Even those who don't much care for the horror genre will likely recognize the above three names. But what many might not be aware of is that all three men were not only great friends in real life, but also were born within the same two days of each other (in fact, Cushing and Lee were both born on the same day). Being as 2013 marks Peter Cushing's 100th birthday, I thought I'd celebrate this momentous occasion by spending a little time talking about some of these three fellows' most memorable performances, both the ones everyone remembers them for, as well as a few gems perhaps less well-known than they deserve to be.
At the Earth's Core (1976)
"You can't hypnotize me...I'm British!"
Aside from Tarzan, the fantasy/adventure classics of Edgar Rice Burroughs have not fared so well on film. Since so much of Burroughs' work dates from 75 to 100 years ago, and so many filmmakers, from George Lucas to James Cameron, have been inspired by (some may say begged, borrowed or just plain stole from) him over the years, that when someone tries to do a more-or-less faithful rendition of one of his works, like last year's mega-budget misfire John Carter, the results can come off as stale and overly familiar.
Back in the 1970s, though, the time seemed ripe for Burroughs' patented style of pacy pulp adventure storytelling. The nostalgia boom was still going strong, with various publishing houses releasing massive paperback runs of nearly all of Burroughs books, not to mention stories by Robert E. Howard (featuring Conan, Solomon Kane and other series characters), E.E. Doc Smith's Lensmen novels, reprints of Doc Savage and The Shadow pulps, etc.
In Britain, the independent production company Amicus (most noted for their horror anthologies like From Beyond the Grave, Asylum, Dr. Terror's House of Horrors, et al) took a chance and brought three of Burroughs' more memorable novels to the big screen. Amicus, founded by Milton Subotsky and Max Rosenberg, enjoyed a certain level of success and made some fine genre films. To say their efforts in bringing Burroughs' larger-than-life, elaborate lost worlds to film were not entirely successful would be an understatement.

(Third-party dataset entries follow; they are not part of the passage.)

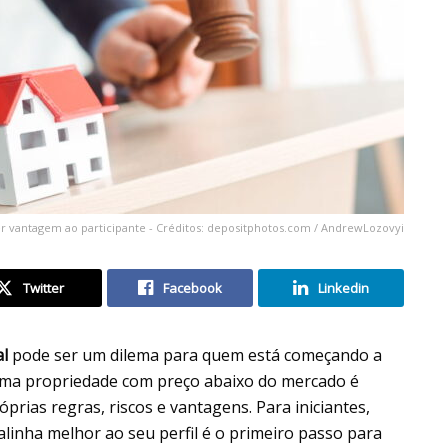
r vantagem ao participante - Créditos: depositphotos.com / AndrewLozovyi
Twitter
Facebook
Linkedin
al
pode ser um dilema para quem está começando a
uma propriedade com preço abaixo do mercado é
óprias regras, riscos e vantagens. Para iniciantes,
alinha melhor ao seu perfil é o primeiro passo para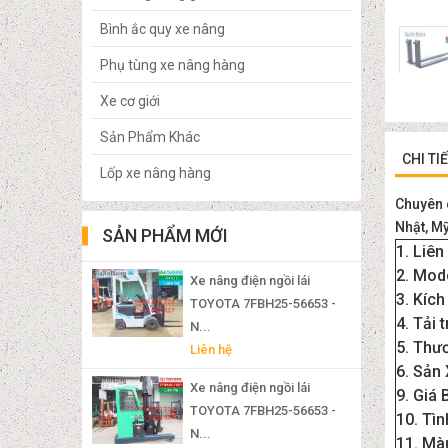
Bình ắc quy xe nâng
Phụ tùng xe nâng hàng
Xe cơ giới
Sản Phẩm Khác
CHI TI
Lốp xe nâng hàng
Chuyên c
Nhật, Mỹ
SẢN PHẨM MỚI
1. Liên 
2. Mode
Xe nâng điện ngồi lái
3. Kích
TOYOTA 7FBH25-56653 -
4. Tải t
N...
5. Thươ
Liên hệ
6. Sản 
Xe nâng điện ngồi lái
9. Giá 
TOYOTA 7FBH25-56653 -
10. Tìn
N...
11. Màu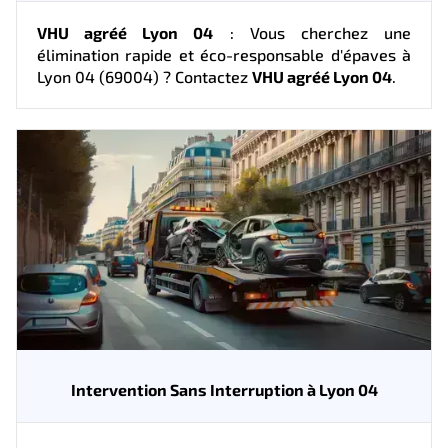
VHU agréé Lyon 04
: Vous cherchez une
élimination rapide et éco-responsable d'épaves à
Lyon 04 (69004) ? Contactez
VHU agréé Lyon 04
.
Intervention Sans Interruption à Lyon 04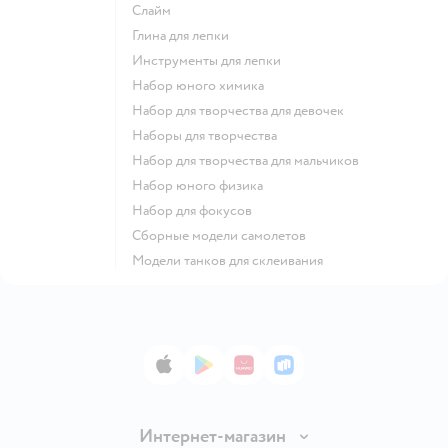
Слайм
Глина для лепки
Инструменты для лепки
Набор юного химика
Набор для творчества для девочек
Наборы для творчества
Набор для творчества для мальчиков
Набор юного физика
Набор для фокусов
Сборные модели самолетов
Модели танков для склеивания
App Store
Google Play
AppGallery
RuStore
Интернет-магазин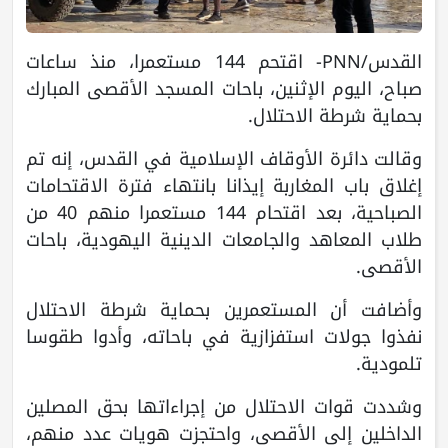
القدس
/PNN-
اقتحم 144 مستعمرا، منذ ساعات
صباح، اليوم الإثنين، باحات المسجد الأقصى المبارك
بحماية شرطة الاحتلال.
وقالت دائرة الأوقاف الإسلامية في القدس، إنه تم
إغلاق باب المغاربة إيذانا بانتهاء فترة الاقتحامات
الصباحية، بعد اقتحام 144 مستعمرا منهم 40 من
طلاب المعاهد والجامعات الدينية اليهودية، باحات
الأقصى.
وأضافت أن المستعمرين بحماية شرطة الاحتلال
نفذوا جولات استفزازية في باحاته، وأدوا طقوسا
تلمودية.
وشددت قوات الاحتلال من إجراءاتها بحق المصلين
الداخلين إلى الأقصى، واحتجزت هويات عدد منهم،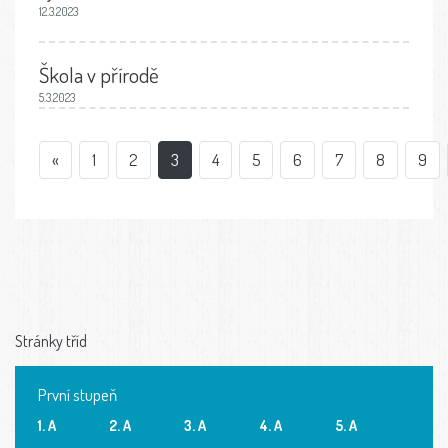
12.3.2023
Škola v přírodě
5.3.2023
«
1
2
3
4
5
6
7
8
9
Stránky tříd
První stupeň
1. A
2. A
3. A
4. A
5. A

However, the three films in question - The Land that Time Forgot (1975) and its sequel, The People That Time Forgot (1977) (based off the Caspak trilogy) and At the Earth's Core (1976) (the first book in the Pellucidar series) - all have their hearts in the right place and bring plenty of old-fashioned fun to the table. For those of us who saw these movies as youngsters when they first came out, they still hold a certain nostalgic appeal that (just barely) transcends their clumsy monster effects and general silliness, and most of their (many) faults can be blamed on the production teams' trying to do far too much with way too limited means.